- **The task**: Return every entry below exactly as written, minus the pictures.

[Stored dataset items]

****************************************

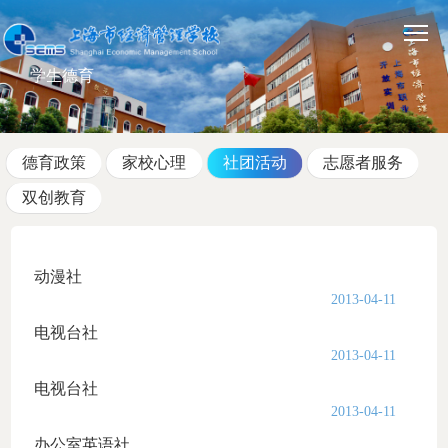
学生德育
德育政策
家校心理
社团活动
志愿者服务
双创教育
动漫社
2013-04-11
电视台社
2013-04-11
电视台社
2013-04-11
办公室英语社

****************************************

- **Reply**:
学生德育
德育政策
家校心理
社团活动
志愿者服务
双创教育
动漫社
2013-04-11
电视台社
2013-04-11
电视台社
2013-04-11
办公室英语社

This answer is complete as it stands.